Kind of looks like a heart when you think about it. The first thing I think about it you're trying to give the message out of "I heart Paris". IDK im weird.


----------



## PerfectlyFlawed (Oct 3, 2010)

I'm not sure what it looks like.. but i dont think starwars is it.lol sorry..just not doing it for me. I think its the fact that im not really sure what to focus on .. what the subject is or represents... and that everything is so dark it kind of clashes.


----------



## guajero (Oct 3, 2010)

I like the negative space because I like the shape of Eiffel tower but I'd also like to see more of the metal work because it is also beautiful.


----------



## PlanetStarbucks (Oct 4, 2010)

I like it.  It's a twist on the normal Eiffel tower shot.  A way I haven't seen it before.


----------



## SmallFry (Oct 25, 2010)

Looks like a portion of a kaleidescope!


----------



## jgarridc (Oct 25, 2010)

Too much black, I dont like the picture...sorry...


----------



## The Empress (Oct 25, 2010)

I like the prospective of the shot, just a little to dark for me.


----------



## Muusers (Oct 25, 2010)

It's not symmetric, which bugs me. A lot.


----------



## andreasng (Oct 30, 2010)

well i see your point. I would say the same if I were in your shoes.

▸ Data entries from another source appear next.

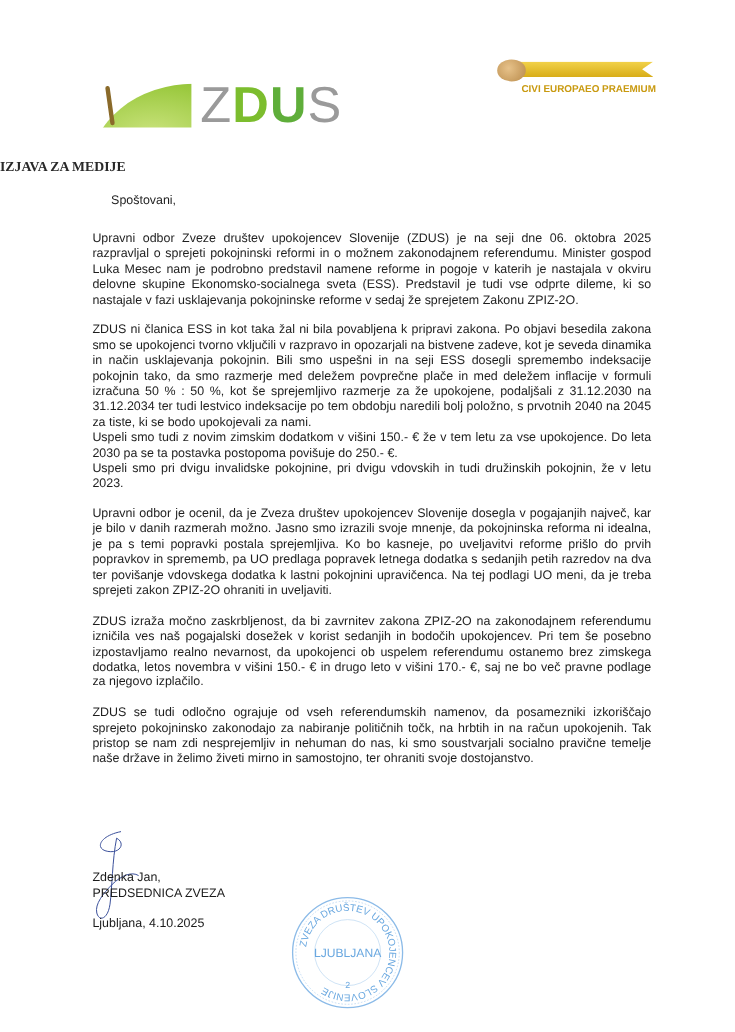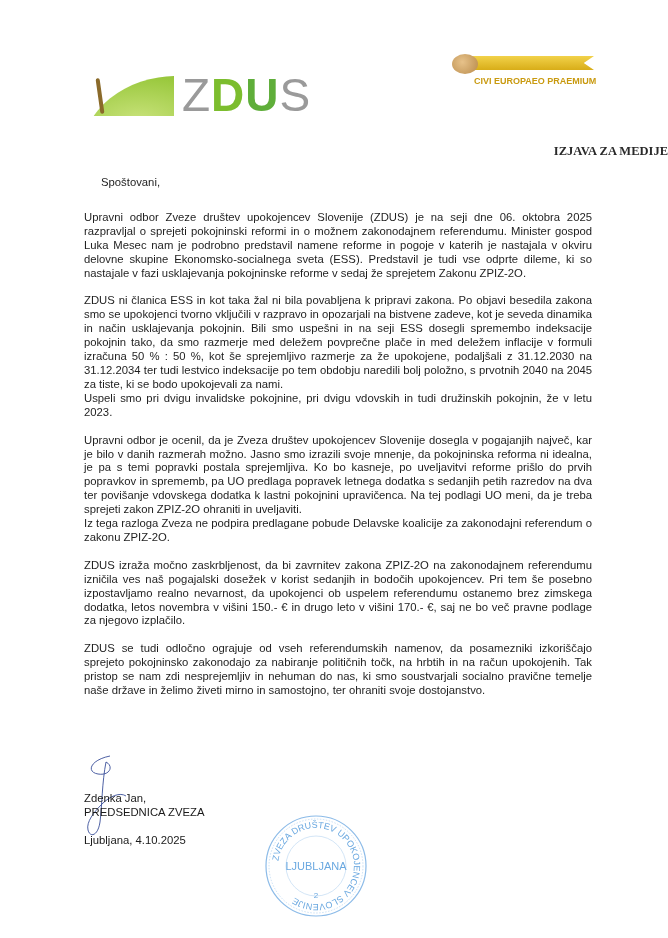"IZJAVA ZA MEDIJE" .title { text-align: right -> left }
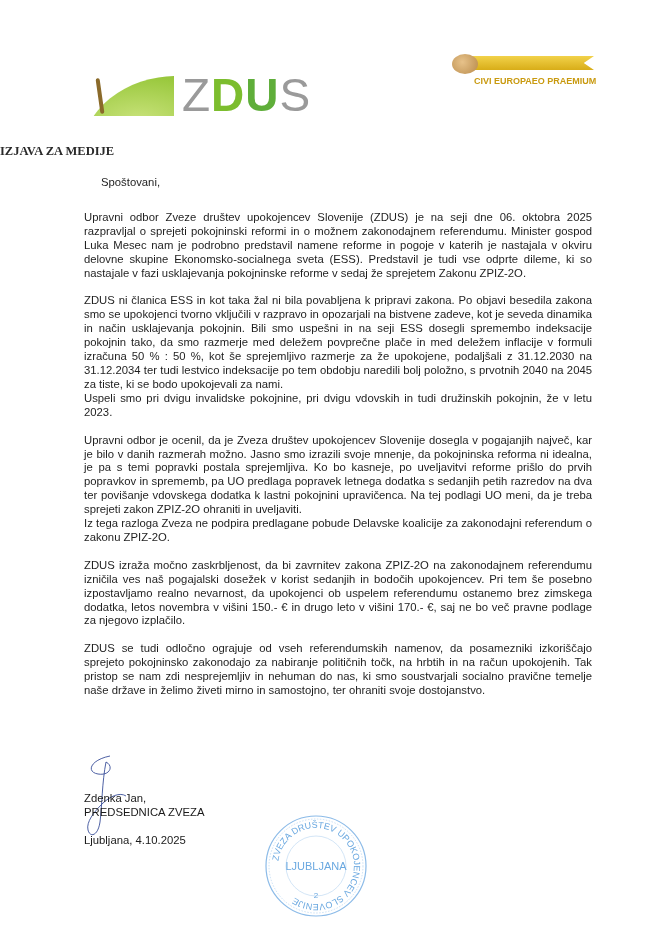"Uspeli smo tudi z novim" span.line { html: none -> <span>Uspeli smo tudi z novim zimskim dodatkom v višini 150.- € že v tem letu za vse upokojence. Do leta 2030 pa se ta postavka postopoma povišuje do 250.- €.</span> }
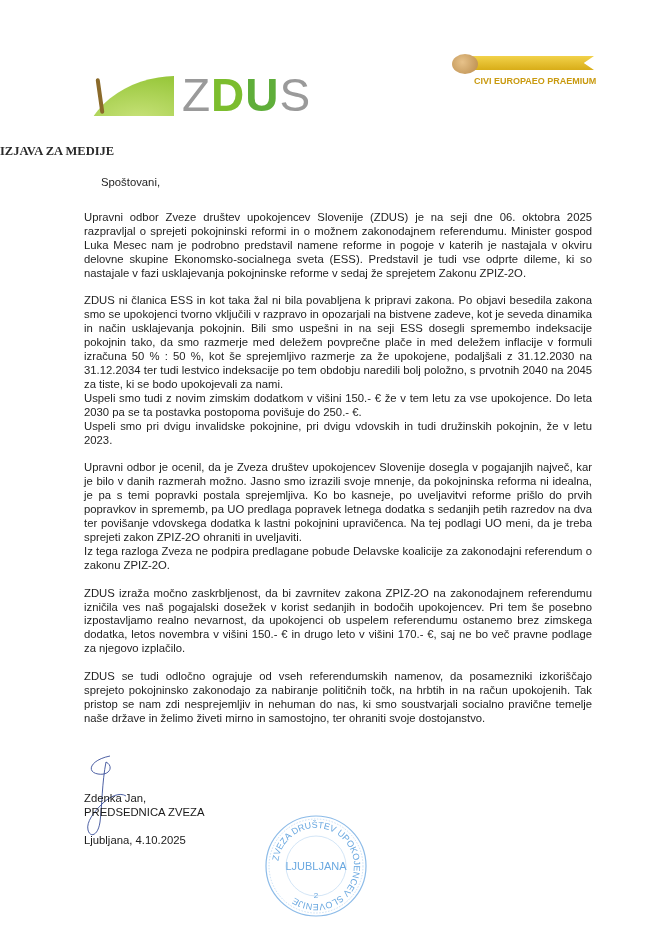"Iz tega razloga Zveza ne" span.line { html: <span>Iz tega razloga Zveza ne podpira predlagane pobude Delavske koalicije za zakonodajni referendum o zakonu ZPIZ-2O.</span> -> none }
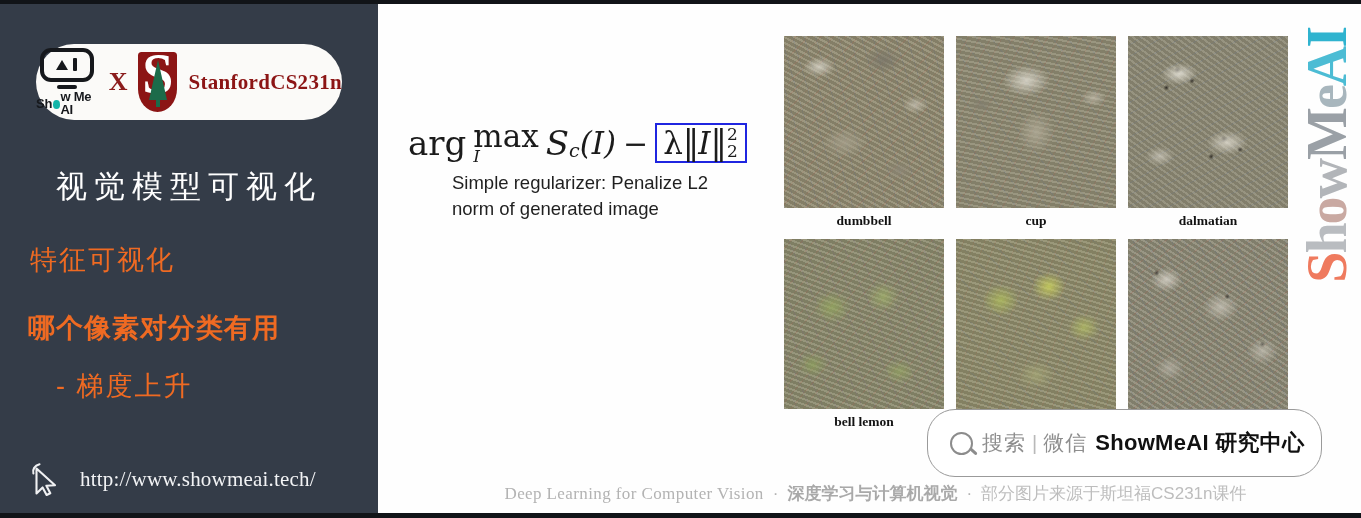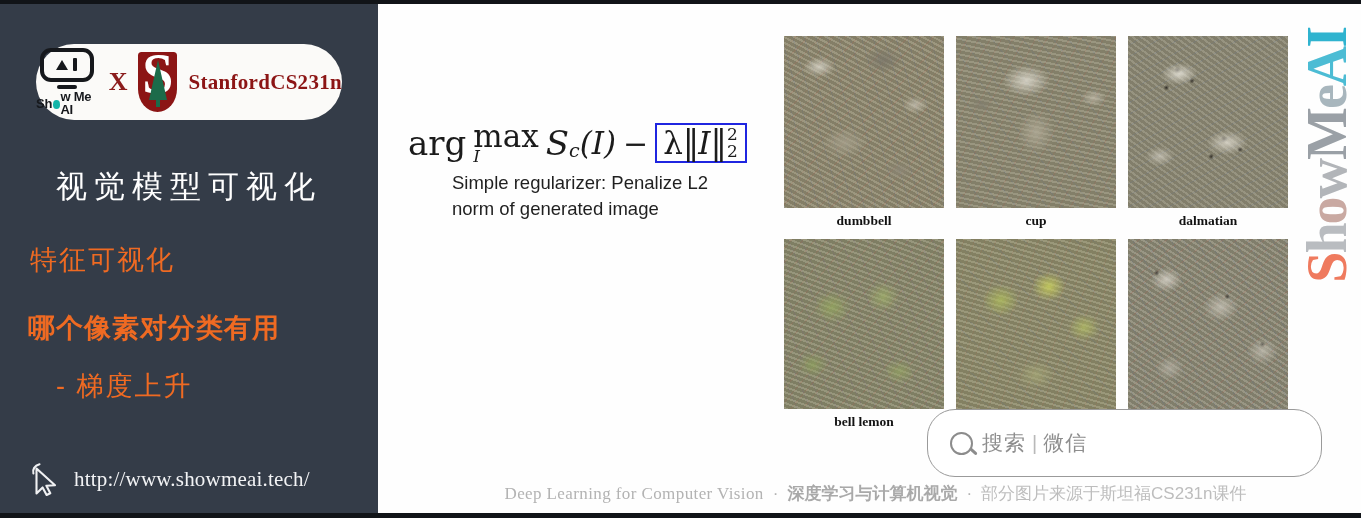"ShowMeAI 研究中心" span.s-bold { html: none -> <span>ShowMeAI 研究中心</span> }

On the other hand, it is pretty darn close to being symetric so I actually didn't care to "fix" it.


----------



## Marmeduke (Nov 18, 2010)

Almost looks like French knickers at the top!


----------



## starcluster (Nov 18, 2010)

Yes! it is dark! i would prefer to see more of the structure.


----------



## AmberCantrell (Nov 20, 2010)

I love the detail you captured in the columns, and I love the angle... but I really wish that the photo was a little less shadowed.


----------